The Caribbean has unsurprisingly lost out in its bid to see its nominee assume the highest office at the Inter-American Development Bank (IDB), the single largest contributor to development projects in the region after a former Brazil Central Bank President, Ilan Goldfajn, was elected to the position on Sunday.
The Brazilian was elected to head the bank in the first round at the Board of Governors, which comprises representatives of the countries that make up the bank. With the United States holding 30% of the voting rights, whichever candidate secures Washington’s backing becomes a virtual ‘shoo in’ to head the key development funding agency in the hemisphere. Goldfajn takes office on December 19. He was elected from a field of five nominees from Argentina, Trinidad and Tobago, Mexico, Brazil and Chile.
Nominees for the position are usually functionaries who have served as Finance Ministers or in other high-ranking positions in disciplines related to banking and finance in one or another of its forty-eight member countries. Goldfain will be the first Brazilian to head the Bank. He had previously served as Director of the International Monetary Fund’s (IMF) Western Hemisphere Department charged with relations with member countries in the Americas, an appointment which had positioned him to become familiar with the key state and non-state players in banking and finance in the hemisphere.
The IDB was established in 1959.
Earlier this month the Bank had announced that it had received the nomination of Trinidad and Tobago national Gerard Johnson for the governorship. No Caribbean functionary has ever been elected to the presidency of the IDB. The President of the IDB is elected by the Board of Governors to a five-year term and in order to be elected a candidate must receive favourable votes from IDB member countries representing a majority of total voting power, including an absolute majority of the Governors of the regional members, the borrowing members and Canada and the United States. Washington’s control of almost a third of the voting power means that accession to its presidency is almost impossible without the support of the USA.

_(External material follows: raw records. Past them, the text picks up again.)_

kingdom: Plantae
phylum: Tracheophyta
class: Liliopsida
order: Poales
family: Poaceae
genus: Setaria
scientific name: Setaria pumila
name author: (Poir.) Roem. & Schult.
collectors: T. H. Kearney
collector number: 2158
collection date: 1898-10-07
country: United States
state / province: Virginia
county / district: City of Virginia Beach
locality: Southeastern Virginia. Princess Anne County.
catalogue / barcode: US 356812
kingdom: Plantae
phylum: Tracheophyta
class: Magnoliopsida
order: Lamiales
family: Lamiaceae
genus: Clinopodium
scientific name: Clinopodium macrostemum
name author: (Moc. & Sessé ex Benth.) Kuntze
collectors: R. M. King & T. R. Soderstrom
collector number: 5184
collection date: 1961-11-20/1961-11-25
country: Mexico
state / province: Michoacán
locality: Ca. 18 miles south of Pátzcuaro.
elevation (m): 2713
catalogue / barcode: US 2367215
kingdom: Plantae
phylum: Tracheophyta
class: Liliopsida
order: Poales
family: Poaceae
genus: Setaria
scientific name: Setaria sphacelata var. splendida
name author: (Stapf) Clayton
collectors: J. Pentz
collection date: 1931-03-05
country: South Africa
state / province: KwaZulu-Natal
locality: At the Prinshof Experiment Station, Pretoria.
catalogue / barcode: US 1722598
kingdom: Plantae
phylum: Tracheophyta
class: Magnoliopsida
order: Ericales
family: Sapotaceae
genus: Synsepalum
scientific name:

Back in 2020, in a flagrant display of its control over the financial institution the US had engineered a break with the tradition of the presidency of the Bank going to a candidate from Latin America, reportedly persuading several Latin American and Caribbean countries to cast their votes for Mauricio Claver-Carone who had been seen as one of the then US President’s political allies. Claver-Carone’s presidency came to an inglorious end. Even before the 2020 presidential elections in America, the Joe Biden campaign objected to Claver-Carone, labelling him as a right-wing ideologue. It was clear that he would have had a hard time finding his way around a Biden-controlled White House with America so critical to the IDB’s functioning. Earlier this year he was removed from office following an investigation that ruled that he had transgressed the Bank’s rules of internal ethics.